Speaking of her working methods in interviews, Smith has explained that her own experience and experimentation as a violinist helped clarify the extended technique string parts in her music. She records gestures and sounds and devises clear and practical notation after the fact. For other parts, she sings or uses whatever percussion might be handy to make layered recordings. She has used mathematical functions as a tool to illustrate, playfully, the large-scale form of her pieces: one such work is titled with the calculus function f(x)=sin2x-1/x, a segment of which reflects the work’s trajectory of intensity. Although such tools are embedded in her process, nature, the earth and its processes, and the specter of human-caused climate change are her constant wellspring of inspiration. In an interview about her work, she encapsulated her aesthetic impulse:
The destruction of our biosphere is the biggest issue facing humans and all species on Earth right now, so for me it would be impossible not to address this in my work. On a more personal level, I have always loved spending time in nature, hiking and observing and getting to know the organisms around me, so it is inevitable that my music is inspired by it as well.

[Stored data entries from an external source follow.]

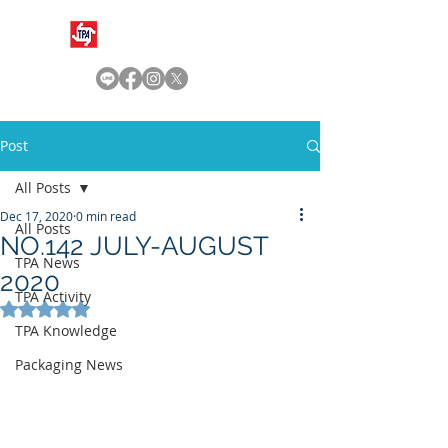
Post
All Posts
Dec 17, 2020
0 min read
All Posts
NO.142 JULY-AUGUST
TPA News
2020
TPA Activity
Rated NaN out of 5 stars.
TPA Knowledge
Packaging News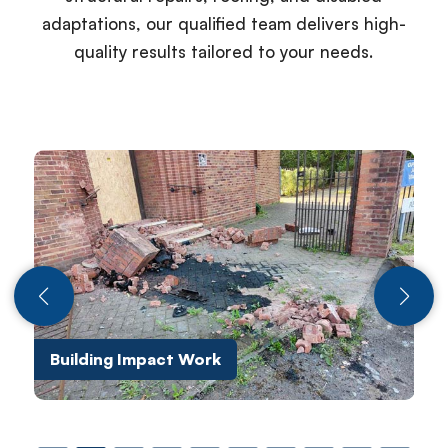
adaptations, our qualified team delivers high-
quality results tailored to your needs.
Building Impact Work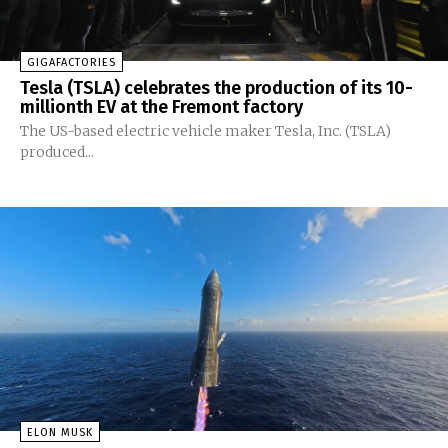
GIGAFACTORIES
Tesla (TSLA) celebrates the production of its 10-
millionth EV at the Fremont factory
The US-based electric vehicle maker Tesla, Inc. (TSLA)
produced...
ELON MUSK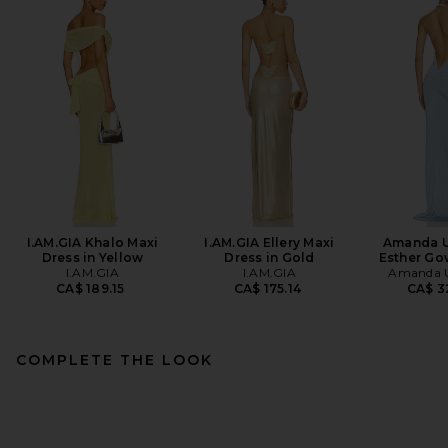
I.AM.GIA Khalo Maxi
I.AM.GIA Ellery Maxi
Amanda U
Dress in Yellow
Dress in Gold
Esther Go
I.AM.GIA
I.AM.GIA
Amanda U
CA$ 189.15
CA$ 175.14
CA$ 3
COMPLETE THE LOOK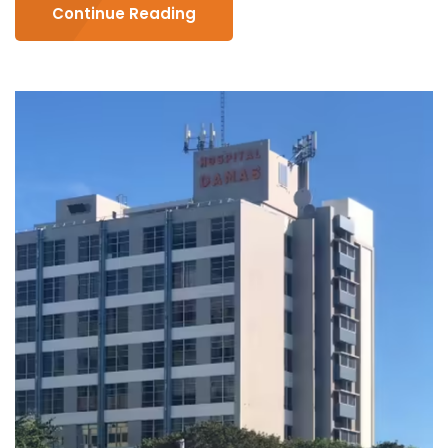
Continue Reading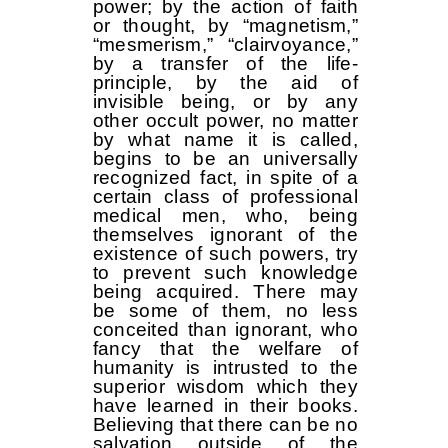
power; by the action of faith
or thought, by “magnetism,”
“mesmerism,” “clairvoyance,”
by a transfer of the life-
principle, by the aid of
invisible being, or by any
other occult power, no matter
by what name it is called,
begins to be an universally
recognized fact, in spite of a
certain class of professional
medical men, who, being
themselves ignorant of the
existence of such powers, try
to prevent such knowledge
being acquired. There may
be some of them, no less
conceited than ignorant, who
fancy that the welfare of
humanity is intrusted to the
superior wisdom which they
have learned in their books.
Believing that there can be no
salvation outside of the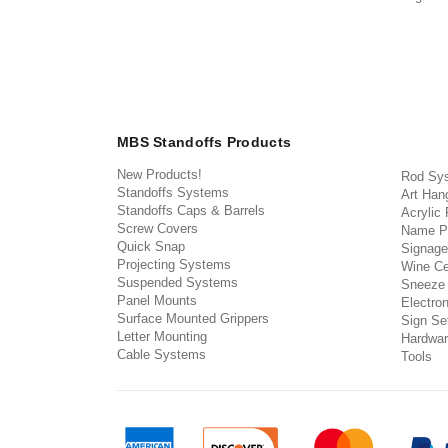
MBS Standoffs Products
New Products!
Rod Sy
Standoffs Systems
Art Han
Standoffs Caps & Barrels
Acrylic
Screw Covers
Name P
Quick Snap
Signage
Projecting Systems
Wine Ce
Suspended Systems
Sneeze
Panel Mounts
Electron
Surface Mounted Grippers
Sign Set
Letter Mounting
Hardwar
Cable Systems
Tools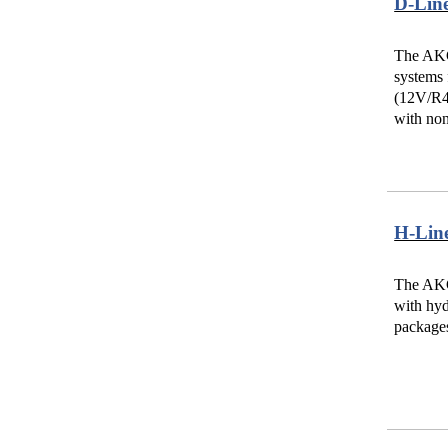
D-Lin
The AKG
systems 
(12V/R4V
with non
H-Lin
The AKG-
with hyd
packages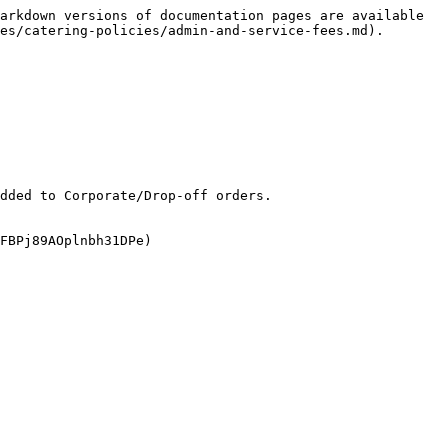
arkdown versions of documentation pages are available 
es/catering-policies/admin-and-service-fees.md).

dded to Corporate/Drop-off orders.

FBPj89AOplnbh31DPe)
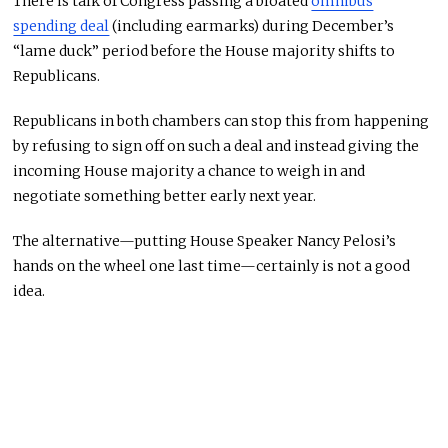
There is talk of Congress passing a bloated
omnibus
spending deal
(including earmarks) during December’s
“lame duck” period before the House majority shifts to
Republicans.
Republicans in both chambers can stop this from happening
by refusing to sign off on such a deal and instead giving the
incoming House majority a chance to weigh in and
negotiate something better early next year.
The alternative—putting House Speaker Nancy Pelosi’s
hands on the wheel one last time—certainly is not a good
idea.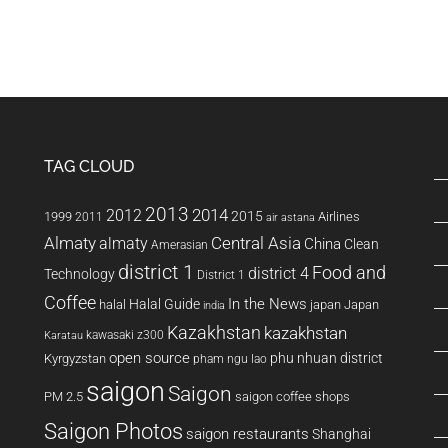
TAG CLOUD
2013
2014
2012
2015
1999
Airlines
2011
air astana
Almaty
almaty
Central Asia
China
Clean
Amerasian
district 1
Food and
district 4
Technology
District 1
Coffee
In the News
Halal Guide
halal
japan
Japan
india
Kazakhstan
kazakhstan
kawasaki z300
Karatau
open source
phu nhuan district
Kyrgyzstan
pham ngu lao
saigon
Saigon
PM 2.5
saigon coffee shops
Saigon Photos
saigon restaurants
Shanghai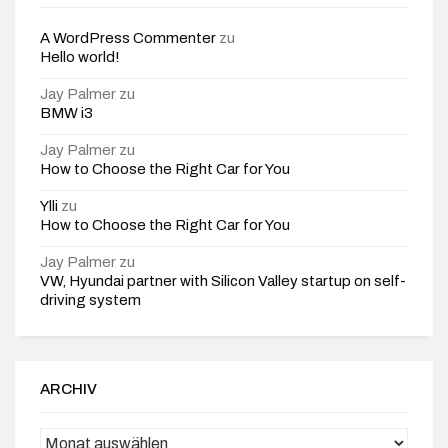
A WordPress Commenter
zu
Hello world!
Jay Palmer
zu
BMW i3
Jay Palmer
zu
How to Choose the Right Car for You
Ylli
zu
How to Choose the Right Car for You
Jay Palmer
zu
VW, Hyundai partner with Silicon Valley startup on self-
driving system
ARCHIV
Archiv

Like several others of her pieces, including Tumblebird Contrails and her cello concerto Lost Coast, Bioluminescence Chaconne was inspired by the composer’s direct engagement with nature. The Chaconne is a musical response to the composer’s memory of a scuba diving excursion as part of a marine biology program in the Channel Islands off the coast of Southern California.
Bioluminescence is a property of living things causing them to glow in our perception; the glowing beings in this case are plankton, whose light is produced through chemical reaction. A chaconne is an old form, common in the Baroque era, that characteristically employs a repeated harmonic progress or bass line. One of the most famous of these is the chaconne in Bach’s Partita in D minor for solo violin. Smith recognizes that musical form and natural processes can share certain similarities of growth and change. In her unconventional chaconne, the underlying repeated progression gets shorter and shorter until it virtually disappears before expanding again. Using all the forces of a large orchestra, the piece begins in a high register and gradually fills out toward the bass, becoming darker as it gains energy. Bioluminescence Chaconne’s sustained, shimmering, evolving, layered textures evoke the constant visual, tactile, and sonic stimuli one experiences under water, at the same time displaying a virtuosic sense of orchestral color and vibrancy.
Composer and writer Robert Kirzinger is the Boston Symphony Orchestra’s Director of Program Publications.